For one thing, there’s no actual evidence that your immune system needs a “boost.” When you get sick, it’s actually because your body is mounting an immune response to a virus. It means your immune system is working the way it is intended to. Having a “boosted immune system” if it were possible, may not actually be a good thing. Overactive immunity can be linked to autoimmune and allergy conditions.
Furthermore, there have not been extensive human studies in any of these supplements. While there are essential nutrients that are important for fighting off infections such as Zinc, Vitamin C, Vitamin E, and selenium, most people aren’t deficient in these nutrients. The US Centers for Disease Control reports that very few people are affected by nutrient deficiencies. The highest rate of deficiency is 10.6% for vitamin B6, the lowest is under 1% for Vitamins A, E, and Folate. Having more of the vitamins does not necessarily mean better immunity.
Vitamin D may play a role in preventing the flu
There is one nutrient, however, that many people are deficient in which could impact immunity, and that’s Vitamin D – the sunshine vitamin.
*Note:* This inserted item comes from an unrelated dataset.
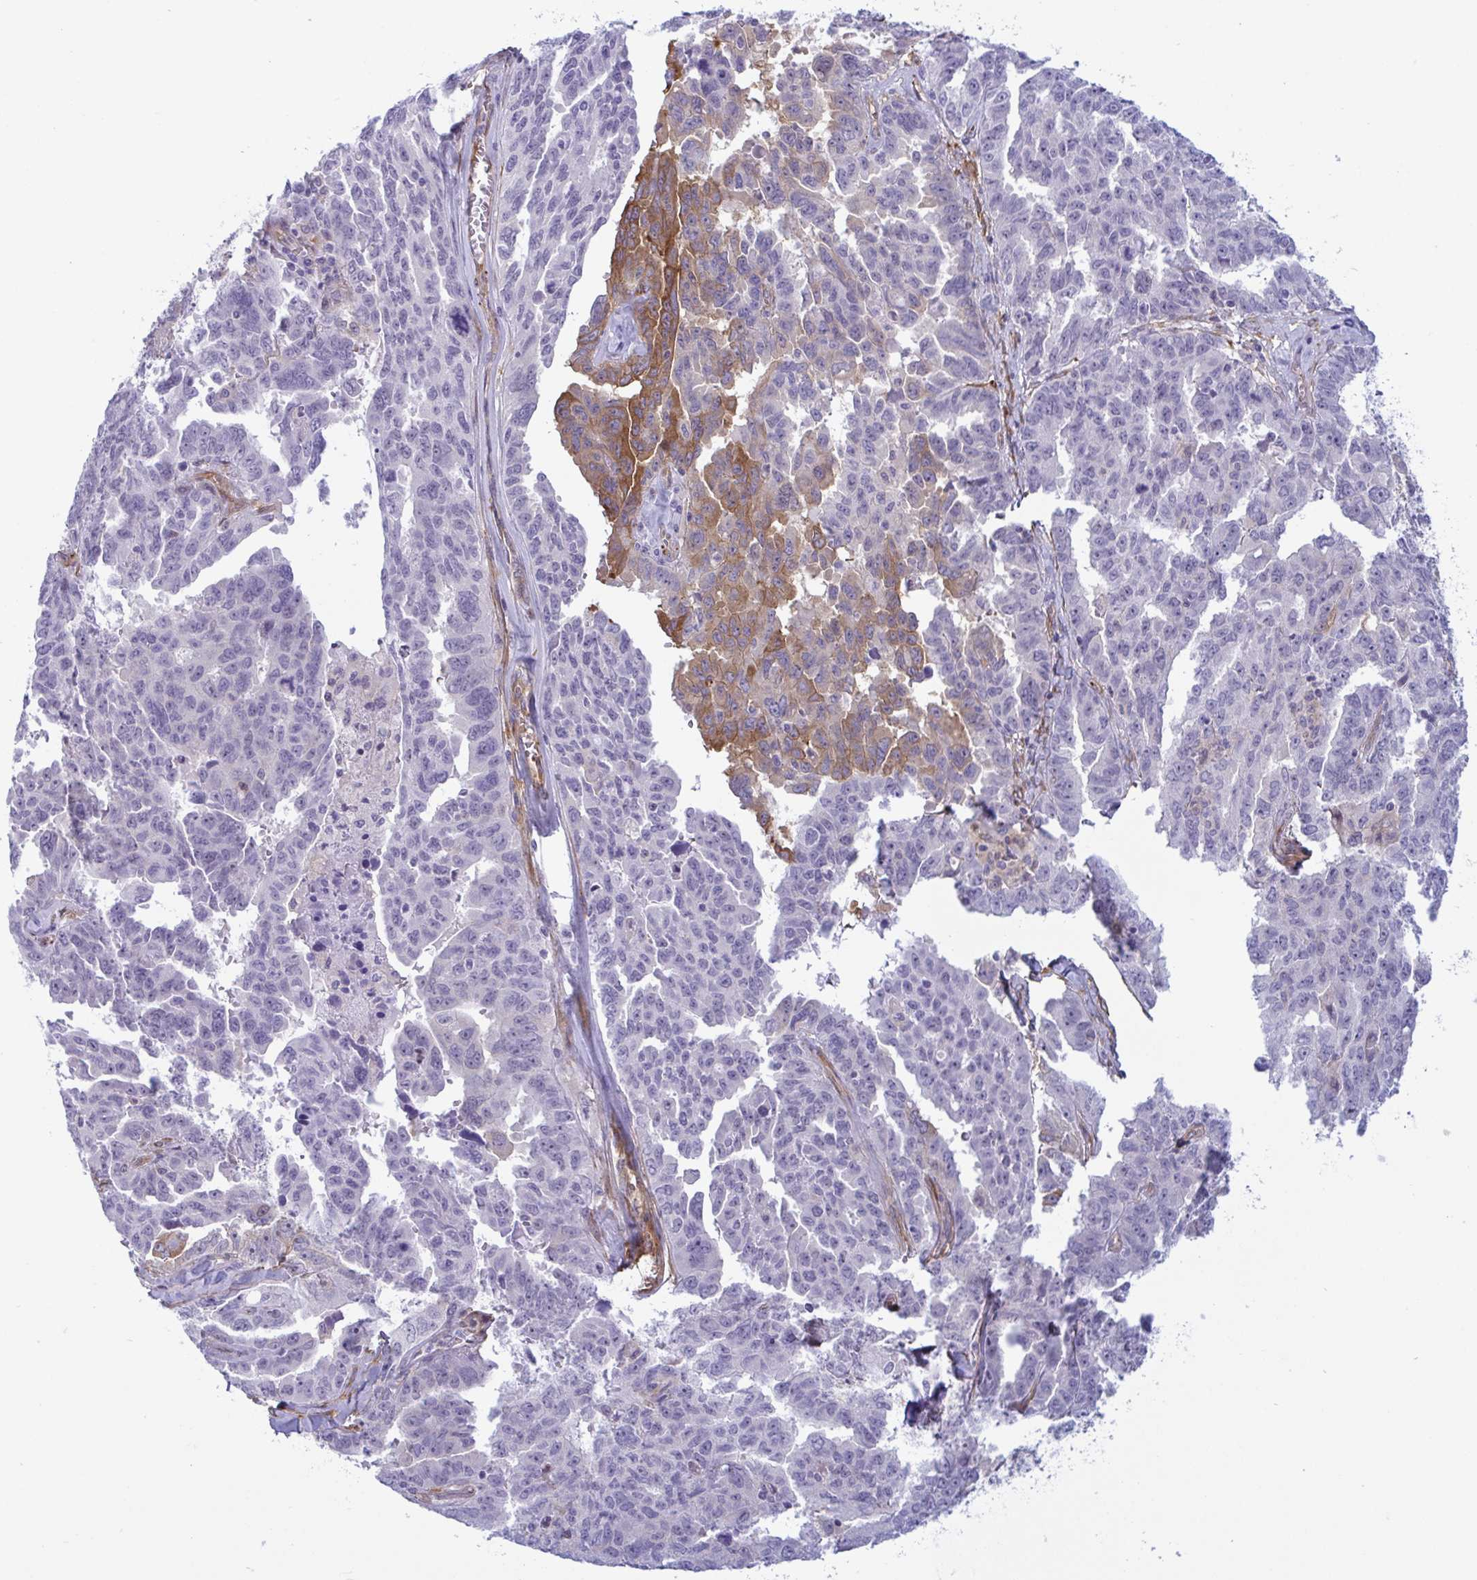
{"staining": {"intensity": "moderate", "quantity": "<25%", "location": "cytoplasmic/membranous"}, "tissue": "ovarian cancer", "cell_type": "Tumor cells", "image_type": "cancer", "snomed": [{"axis": "morphology", "description": "Adenocarcinoma, NOS"}, {"axis": "morphology", "description": "Carcinoma, endometroid"}, {"axis": "topography", "description": "Ovary"}], "caption": "DAB (3,3'-diaminobenzidine) immunohistochemical staining of human ovarian cancer (endometroid carcinoma) exhibits moderate cytoplasmic/membranous protein expression in about <25% of tumor cells.", "gene": "PRRT4", "patient": {"sex": "female", "age": 72}}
Vitamin D is produced by hormone reactions to the sun on our skin, and some vitamin D can be ingested through dairy and fatty fish consumption.
But just because you’re getting out in the sunshine in the winter months doesn’t mean your body is producing vitamin D. The angle the sun hits the earth matters, and in the winter it may not be adequate. For example, if you live at a latitude of 42* North (Boston) the sun’s angle is not direct enough to produce vitamin D from the months of November – February. Even in mid-summer, vitamin D can only be synthesized between the hours of 10am – 3 pm, the times most of us spend inside sitting inside.
A 2010 research study on school children found that supplementing with 1200 IU per day of vitamin D decreased the likelihood of contracting influenza A. Getting your vitamin D levels checked is a good first step in determining your need for additional supplementation.
Lifestyle changes that prevent the flu
Now that I’ve burst the bubble on orange juice and supplements for flu prevention, let’s talk about what does work:
- Eating a varied, balanced diet and adequate protein.
- Get adequate sleep.
As I said previously, there are a number of nutrients that our bodies need in order to have proper immune function. These include vitamins like vitamin C, E, and A, and minerals like Selenium and Zinc. While most people won’t be deficient in these nutrients, having a healthy, varied diet full of fruits and vegetables, and avoiding diets lower than 1200 calories will ensure that you don’t have a deficiency. Also, getting adequate protein is important for preventing illness and flu, as immune cells are made of proteins.
Finally, getting adequate, regular sleep can prevent illness and maintain a healthy immune system. Researchers have found links between the immune system and our circadian rhythms (or internal clock) disruptions of sleep have the potential to disrupt our immunity as well.
Supplements and juices are mostly ineffective for preventing the flu. While 1000 – 2000 mg of Vitamin C per day can decrease the length of illness by 18% in the common cold, that amount of vitamin C can’t be obtained through juice alone. Your best bet for healthy flu prevention is to get a flu shot, eat a balanced meal with adequate protein, and get adequate sleep. Also, talk to your doctor about getting your vitamin D level tested.